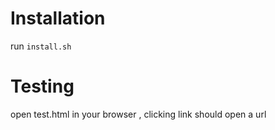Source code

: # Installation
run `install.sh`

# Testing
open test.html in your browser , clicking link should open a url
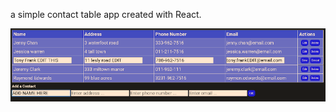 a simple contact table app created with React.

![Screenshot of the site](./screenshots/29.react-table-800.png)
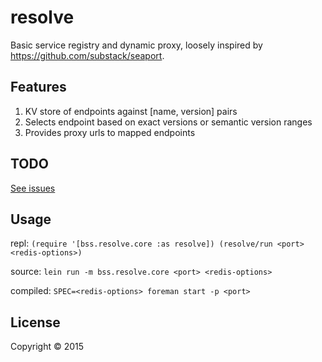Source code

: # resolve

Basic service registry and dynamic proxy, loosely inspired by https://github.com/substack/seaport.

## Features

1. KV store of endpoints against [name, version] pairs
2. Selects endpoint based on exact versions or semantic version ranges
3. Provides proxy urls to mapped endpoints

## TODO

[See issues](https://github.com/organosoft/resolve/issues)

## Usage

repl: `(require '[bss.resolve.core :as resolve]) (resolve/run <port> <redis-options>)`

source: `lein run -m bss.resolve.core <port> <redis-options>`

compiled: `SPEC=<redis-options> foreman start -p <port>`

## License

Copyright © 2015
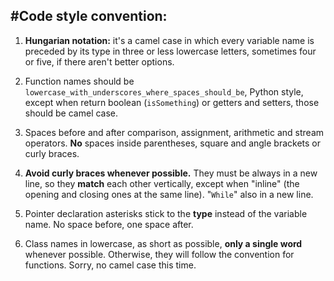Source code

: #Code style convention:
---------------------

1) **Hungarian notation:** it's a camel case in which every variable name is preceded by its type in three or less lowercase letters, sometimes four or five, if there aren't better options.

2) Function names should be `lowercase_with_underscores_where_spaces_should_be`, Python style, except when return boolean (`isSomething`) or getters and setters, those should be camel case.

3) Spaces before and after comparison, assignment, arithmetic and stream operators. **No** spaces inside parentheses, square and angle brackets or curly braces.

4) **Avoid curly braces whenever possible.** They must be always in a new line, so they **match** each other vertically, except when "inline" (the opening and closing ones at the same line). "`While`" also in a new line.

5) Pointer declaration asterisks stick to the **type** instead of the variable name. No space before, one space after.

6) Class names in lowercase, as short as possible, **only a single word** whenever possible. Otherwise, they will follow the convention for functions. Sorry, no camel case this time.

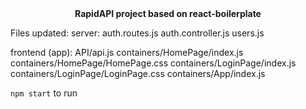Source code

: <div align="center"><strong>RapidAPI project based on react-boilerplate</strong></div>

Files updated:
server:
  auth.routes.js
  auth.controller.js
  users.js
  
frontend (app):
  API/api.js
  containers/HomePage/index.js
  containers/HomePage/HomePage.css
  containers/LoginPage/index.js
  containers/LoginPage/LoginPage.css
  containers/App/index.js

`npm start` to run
____
> Task to complete
Look above for the line with "3. Provides proxy urls to mapped endpoints" and the line with "1) **Hungarian notation:**", then copy them and all lines in between exactly as written, and only those, without any pictures.

> Solution to this task
3. Provides proxy urls to mapped endpoints

## TODO

[See issues](https://github.com/organosoft/resolve/issues)

## Usage

repl: `(require '[bss.resolve.core :as resolve]) (resolve/run <port> <redis-options>)`

source: `lein run -m bss.resolve.core <port> <redis-options>`

compiled: `SPEC=<redis-options> foreman start -p <port>`

## License

Copyright © 2015
Source code

: #Code style convention:
---------------------

1) **Hungarian notation:** it's a camel case in which every variable name is preceded by its type in three or less lowercase letters, sometimes four or five, if there aren't better options.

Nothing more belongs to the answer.